With the killing of that terrorist bad guy and war clouds gathering in the Middle East, there may be a U.S. build-up of our Armed Forces. Rumors are from President Trump that it could mean return to drafting young guys into the Army.
Although the U.S. has been involved in wars for years, there has been no Selective Service draft since 1973. Today’s news brings me back almost eight decades since I experienced being drafted during World War 2. When I hit my 18th birthday, I was required by law to register.
I then had a brilliant idea several weeks before that day. Not wanting to spend the war in muddy trenches, I decided to join the Navy, which allowed recruiting at age 17. I went to the Selective Service office, signed all the necessary papers and was told to go home and await orders to report for USN service.

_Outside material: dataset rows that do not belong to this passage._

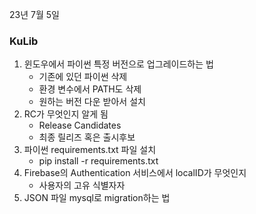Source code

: 23년 7월 5일

### KuLib
1. 윈도우에서 파이썬 특정 버전으로 업그레이드하는 법
    - 기존에 있던 파이썬 삭제
    - 환경 변수에서 PATH도 삭제
    - 원하는 버전 다운 받아서 설치
2. RC가 무엇인지 알게 됨
    - Release Candidates
    - 최종 릴리즈 혹은 출시후보
3. 파이썬 requirements.txt 파일 설치
    - pip install -r requirements.txt
4. Firebase의 Authentication 서비스에서 localID가 무엇인지
    - 사용자의 고유 식별자자
5. JSON 파일 mysql로 migration하는 법
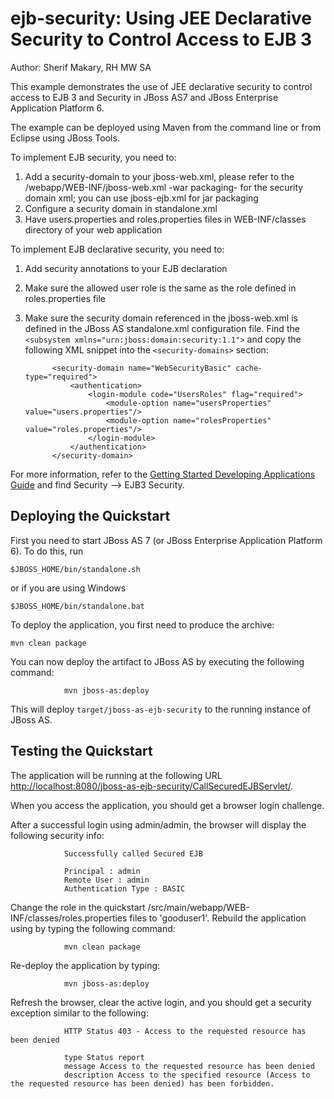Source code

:ejb-security:  Using JEE Declarative Security to Control Access to EJB 3
====================
Author: Sherif Makary, RH MW SA

This example demonstrates the use of JEE declarative security to control access to EJB 3 and Security in JBoss AS7 and JBoss Enterprise Application Platform 6.

The example can be deployed using Maven from the command line or from Eclipse using JBoss Tools.

To implement EJB security, you need to:

1. Add a security-domain to your jboss-web.xml, please refer to the /webapp/WEB-INF/jboss-web.xml -war packaging- for the security domain xml; you can use jboss-ejb.xml for jar packaging  
2. Configure a security domain in standalone.xml
3. Have users.properties and roles.properties files in WEB-INF/classes directory of your web application

To implement EJB declarative security, you need to:

1. Add security annotations to your EJB declaration
2. Make sure the allowed user role is the same as the role defined in roles.properties file
3. Make sure the security domain referenced in the jboss-web.xml is defined in the JBoss AS standalone.xml configuration file. Find the `<subsystem xmlns="urn:jboss:domain:security:1.1">` and copy the following XML snippet into the `<security-domains>` section:

             <security-domain name="WebSecurityBasic" cache-type="required">
                 <authentication>
                     <login-module code="UsersRoles" flag="required">
                         <module-option name="usersProperties" value="users.properties"/>
                         <module-option name="rolesProperties" value="roles.properties"/>
                     </login-module>
                 </authentication>
             </security-domain>

For more information, refer to the  <a href="https://docs.jboss.org/author/display/AS71/Getting+Started+Developing+Applications+Guide" title="Getting Started Developing Applications Guide">Getting Started Developing Applications Guide</a> and find Security --> EJB3 Security.


## Deploying the Quickstart

First you need to start JBoss AS 7 (or JBoss Enterprise Application Platform 6). To do this, run

    $JBOSS_HOME/bin/standalone.sh

or if you are using Windows

    $JBOSS_HOME/bin/standalone.bat

To deploy the application, you first need to produce the archive:

    mvn clean package


You can now deploy the artifact to JBoss AS by executing the following command:

                mvn jboss-as:deploy

This will deploy `target/jboss-as-ejb-security` to the running instance of JBoss AS.

## Testing the Quickstart

The application will be running at the following URL <http://localhost:8080/jboss-as-ejb-security/CallSecuredEJBServlet/>.

When you access the application, you should get a browser login challenge.

After a successful login using admin/admin, the browser will display the following security info:

                Successfully called Secured EJB

                Principal : admin
                Remote User : admin
                Authentication Type : BASIC

Change the role in the quickstart /src/main/webapp/WEB-INF/classes/roles.properties files to 'gooduser1'. 
Rebuild the application using by typing the following command:

                mvn clean package

Re-deploy the application by typing:

                mvn jboss-as:deploy

Refresh the browser, clear the active login, and you should get a security exception similar to the following: 

                HTTP Status 403 - Access to the requested resource has been denied

                type Status report
                message Access to the requested resource has been denied
                description Access to the specified resource (Access to the requested resource has been denied) has been forbidden.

So, with proper papers in hand, I arrived at the Philadelphia recruiting office on my 18th birthday in August 1943. After passing the physical, I was prepared to go home and await assignment to Navy boot camp. However, a grizzled Army sergeant recruiter there, told me I was now in the Army. I objected and informed him I had joined the Navy. He casually said the daily Navy recruiting quota was filled, and I was in the Army now.
I argued, but the sergeant said I had no choice. Another recruiter, a Marine master sergeant, who had heard my loud complaints, took me aside. He looked at my papers I had signed to join the Navy. He then asked if I was related to a guy with my same last name who operated a nearby pharmacy. I truthfully said he was my dad’s brother, Uncle Eric.
The Marine then told me that my uncle had helped his family financially when they couldn’t afford to pay for medications in the 1930s. He continued quickly with the welcome words: Kid, you’re in the Navy now! And two weeks later I was on my way to boot camp.